## 原文
☆ ☆ ☆ ☆ ☆

【发布时间】:2021-12-27 22:09:07
【问题描述】:
所以过去一周我一直在处理这部分代码,并且我设法更好地理解了代码逻辑。让你知道:我正在尝试在 crunchbase 上为每家电动汽车公司收集创始人信息(姓名、性别、学校信息)。我已经想出我应该做的方法是创建不同的字典,因为某些信息位于页面的不同部分。下面是代码:
#imports
from selenium import webdriver
from selenium.webdriver.common.keys import Keys
from selenium.webdriver.common.by import By
from selenium.webdriver.support.ui import WebDriverWait
from selenium.webdriver.common.action_chains import ActionChains
from selenium.webdriver.support import expected_conditions as EC
from selenium.common.exceptions import NoSuchElementException
from selenium.common.exceptions import StaleElementReferenceException
from selenium.common.exceptions import TimeoutException
import pandas as pd
import time
#driver path
PATH = "C:/Program Files (x86)\chromedriver.exe"
driver = webdriver.Chrome(PATH)
#access crunchbase ui
driver.get("https://www.crunchbase.com/search/organizations/field/organization.companies/categories/electric-vehicle")

☆ ☆ ☆ ☆ ☆

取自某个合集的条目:

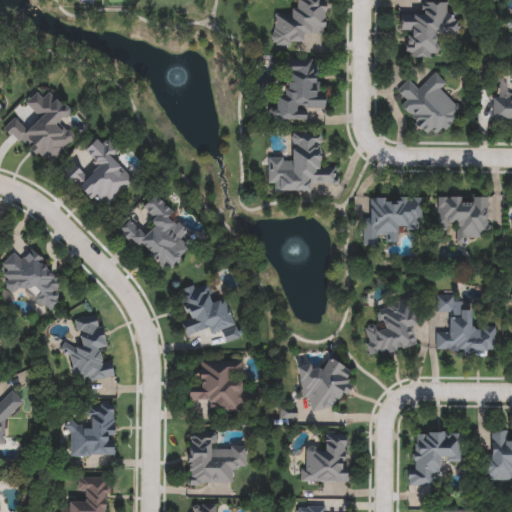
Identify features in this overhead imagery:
building: (298, 23)
building: (298, 23)
building: (425, 28)
building: (425, 29)
building: (508, 35)
building: (509, 35)
fountain: (176, 76)
building: (297, 92)
building: (298, 92)
building: (426, 105)
building: (427, 105)
building: (1, 107)
building: (1, 108)
building: (501, 109)
building: (502, 110)
building: (42, 129)
building: (43, 130)
road: (369, 144)
park: (190, 149)
building: (299, 166)
building: (299, 166)
building: (101, 175)
building: (101, 176)
building: (462, 217)
building: (463, 217)
building: (389, 219)
building: (390, 219)
building: (159, 238)
building: (159, 238)
fountain: (296, 251)
building: (31, 280)
building: (31, 281)
building: (445, 304)
building: (445, 304)
building: (206, 313)
building: (206, 314)
road: (139, 318)
building: (390, 331)
building: (391, 331)
building: (465, 336)
building: (466, 337)
building: (511, 349)
building: (87, 351)
building: (88, 352)
building: (323, 385)
building: (323, 385)
building: (221, 388)
building: (221, 388)
road: (397, 399)
building: (7, 410)
building: (7, 411)
building: (93, 434)
building: (93, 434)
building: (499, 456)
building: (432, 457)
building: (433, 457)
building: (499, 457)
building: (210, 461)
building: (211, 461)
building: (325, 461)
building: (325, 461)
building: (90, 496)
building: (91, 496)
building: (201, 508)
building: (202, 508)
building: (310, 509)
building: (310, 509)
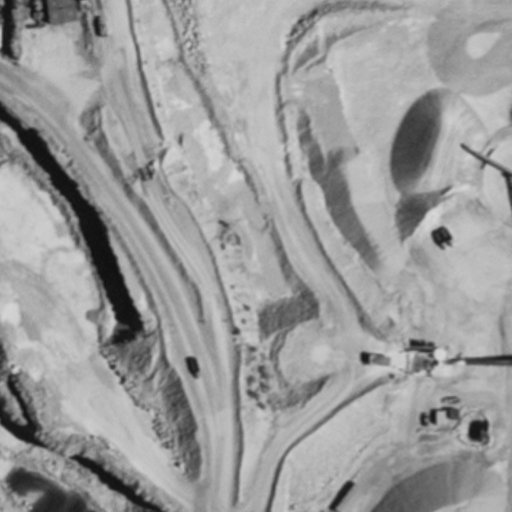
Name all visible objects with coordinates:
building: (59, 10)
building: (59, 10)
quarry: (255, 255)
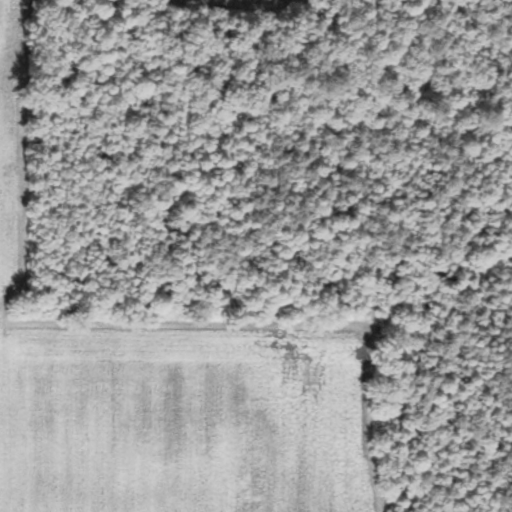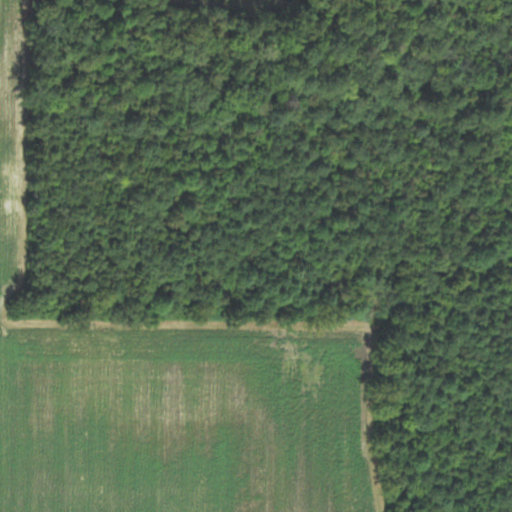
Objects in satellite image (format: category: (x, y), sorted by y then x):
road: (226, 31)
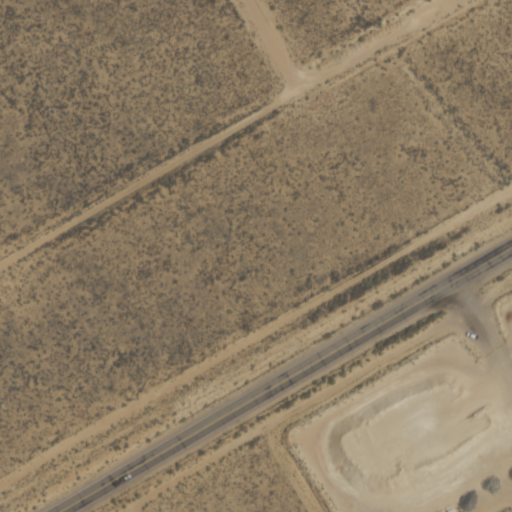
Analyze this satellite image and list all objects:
road: (275, 40)
road: (221, 129)
road: (487, 330)
road: (255, 336)
road: (295, 388)
road: (294, 409)
road: (120, 511)
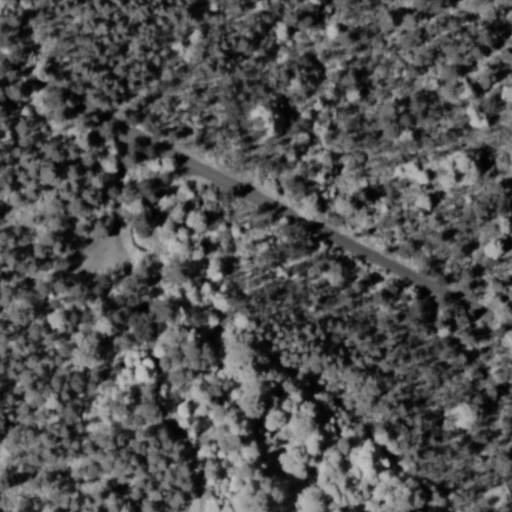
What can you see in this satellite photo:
road: (311, 230)
road: (119, 262)
road: (456, 347)
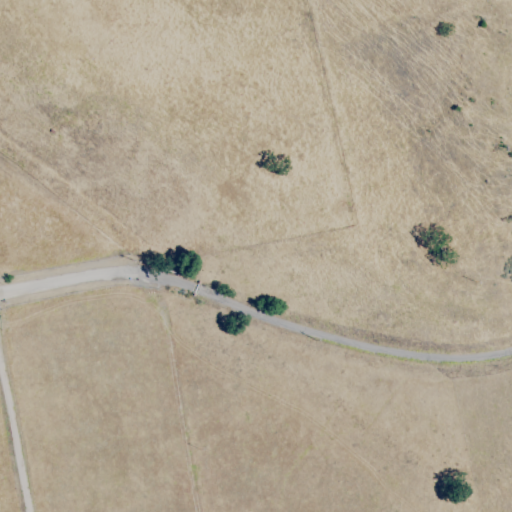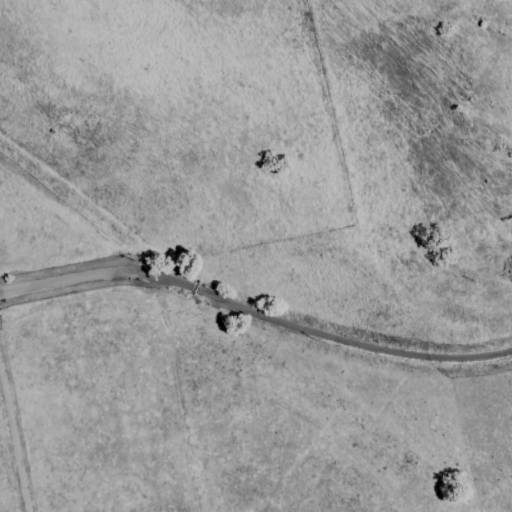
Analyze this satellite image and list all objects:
road: (88, 278)
road: (340, 339)
road: (15, 425)
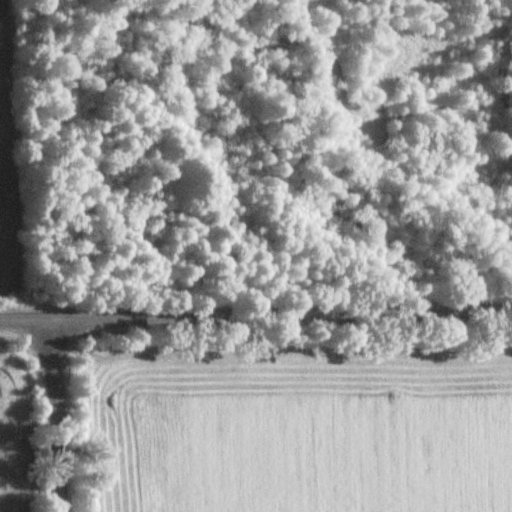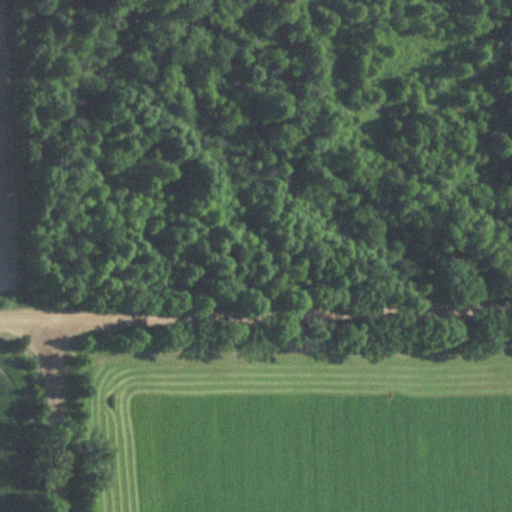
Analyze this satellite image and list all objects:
road: (256, 314)
road: (55, 416)
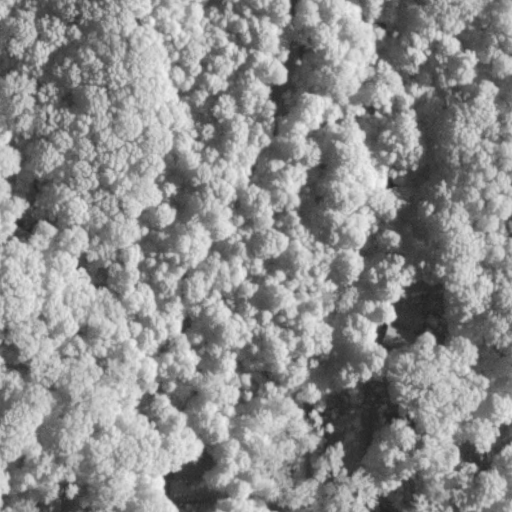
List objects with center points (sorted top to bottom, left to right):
building: (392, 336)
road: (508, 391)
road: (362, 433)
road: (217, 502)
road: (511, 511)
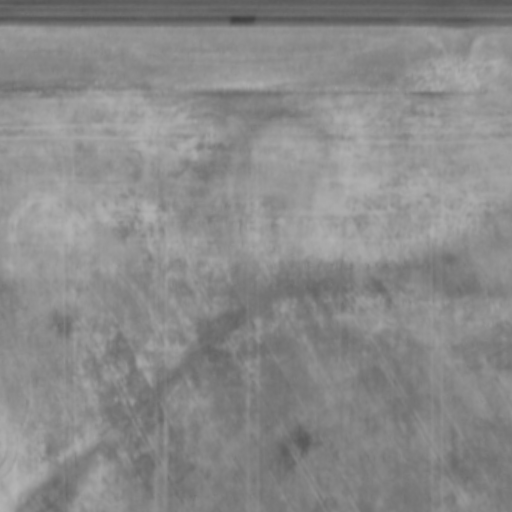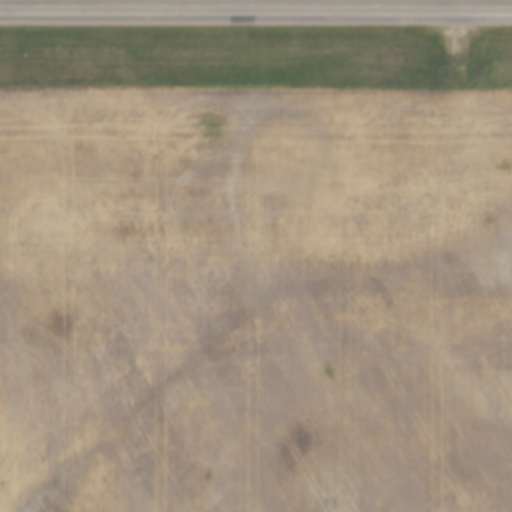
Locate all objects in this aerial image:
road: (256, 3)
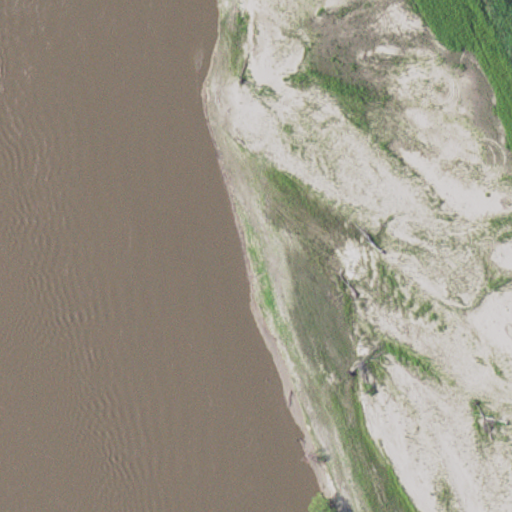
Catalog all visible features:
river: (43, 401)
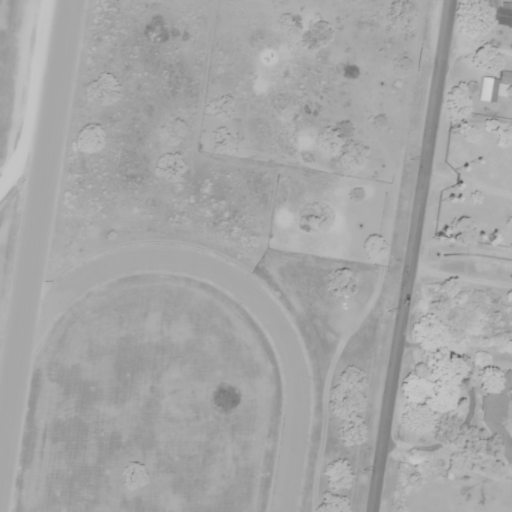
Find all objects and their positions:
building: (502, 14)
building: (495, 88)
road: (29, 93)
road: (412, 256)
building: (495, 412)
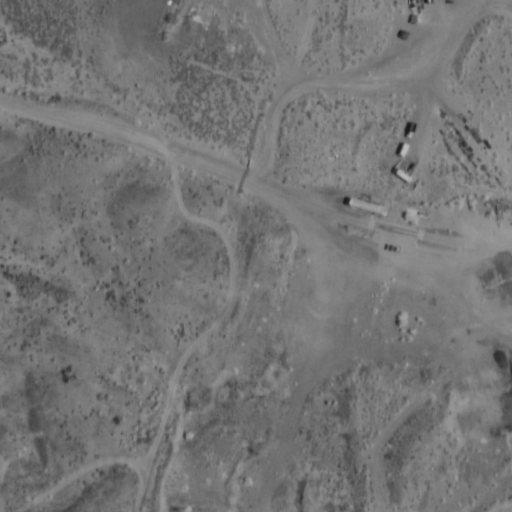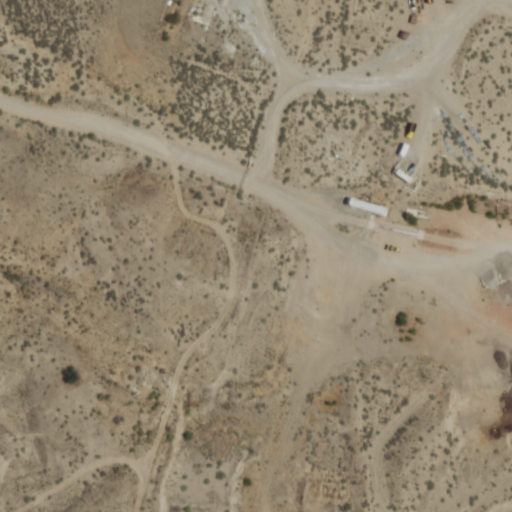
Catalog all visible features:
quarry: (285, 249)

☆ ☆ ☆ ☆ ☆

## 任务简述
原文里,发帖人打算在 crunchbase 上收集哪一类公司的创始人信息? 这些行在这里不起任何作用。

## 本题答案
电动汽车公司。